Our patient demonstrates some of the recognized features of meliodosis, such as septicaemia, and involvement of the subcutaneous tissues of the left face and neck. Lung involvement was not a prominent feature in this case. The CT scans documented the presence of periorbital cellulitis and abscesses, and the presence of infection in the subdural spaces. Despite treatment with appropriate antibiotics to which the organism is sensitive, the infection evolved rapidly with a fatal outcome. His uncontrolled diabetic status was a major contributory factor.
The diagnosis of melioidosis must be considered in any patient presenting with sepsis, cellulites and abscesses, especially if they are diabetic. Cultures from sterile sites (e.g. blood, pus, urine) and in selective media increase the isolation rate of the organism. Physicians need to alert microbiologists as to the likelihood of melioidosis. Numerous serological tests for both IgG and IgM antibodies are available, but may have poor specificity and sensitivity in endemic areas, and may be more useful in visitors from non-endemic countries. Other investigations such as Polymerase Chain Reaction (PCR) and antigen detection systems are not yet in widespread use.

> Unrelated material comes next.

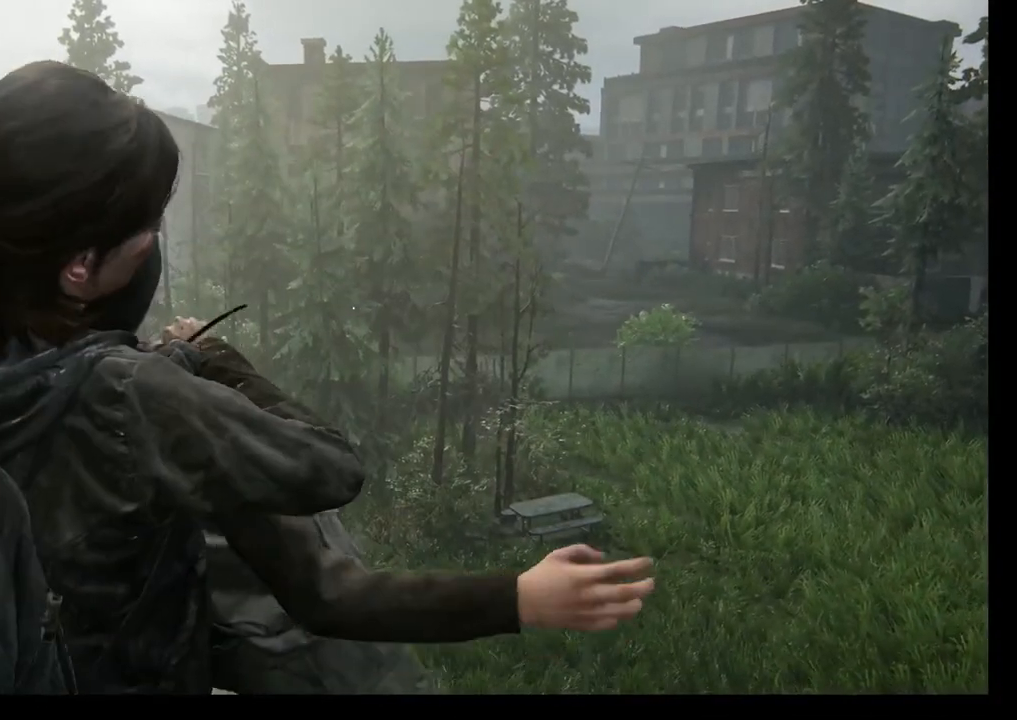
{"buttons": [], "left_stick": "center", "events": []}
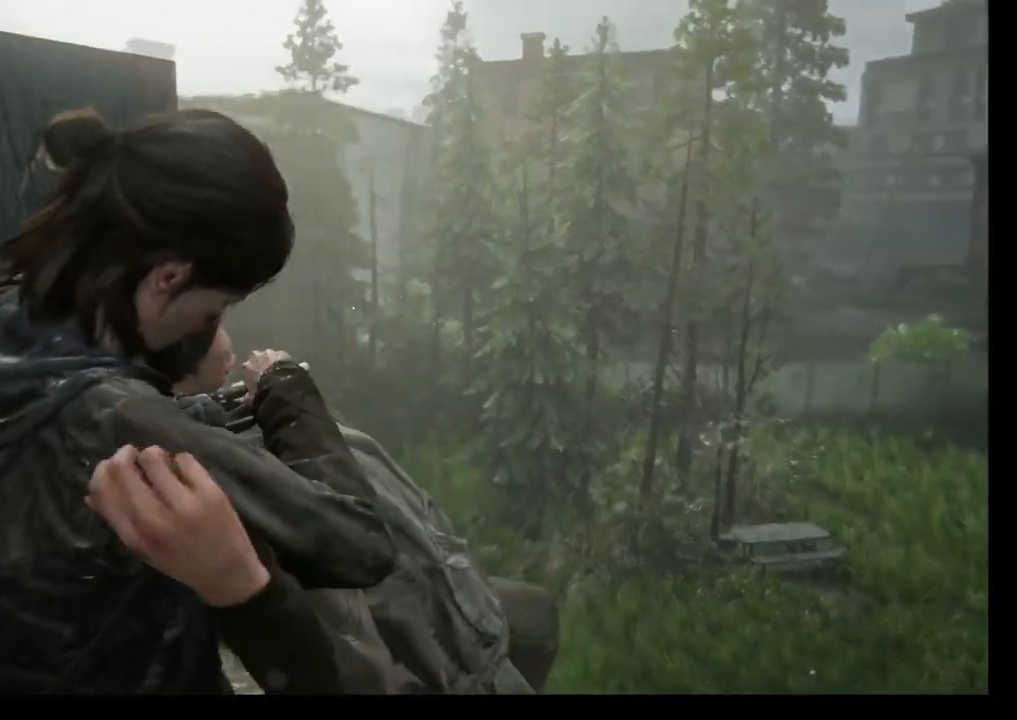
{"buttons": [], "left_stick": "center", "events": []}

The key to successful management is early diagnosis and prompt treatment. Early appropriate antibiotic and supportive treatment reduces the mortality risk[9]. Delay in treatment is associated with a very high mortality rate exceeding 80%[10]. B. pseudomallei have a characteristic antibiogram[11]. Treatment requires simultaneous multiple antibiotics because single-agent therapy is often ineffective and resistance to antibiotics may occur during the course of treatment[12]. Antibiotic treatment can be divided into the acute phase of treatment (usually about two-three weeks) and the maintenance phase, to complete 20 weeks of total treatment. Ceftazidime, Imipenem or Meropenem are currently the treatments of choice during the acute phase. Medications for the maintenance phase include appropriate doses of amoxicillin, clavulinic acid, Trimethoptim-sulphamethoxazole, Doxycicyline and, Chloramphenicol. Supportive treatment, including drainage of abscesses, is important. Relapse is common especially in immunocompromised hosts.
CONCLUSION
Melioidosis is under-diagnosed and under-reported, and doctors practicing in endemic areas should include it in the differential diagnoses of infections affecting uncontrolled diabetic patients. This case report is an example of the infection in such a clinical situation.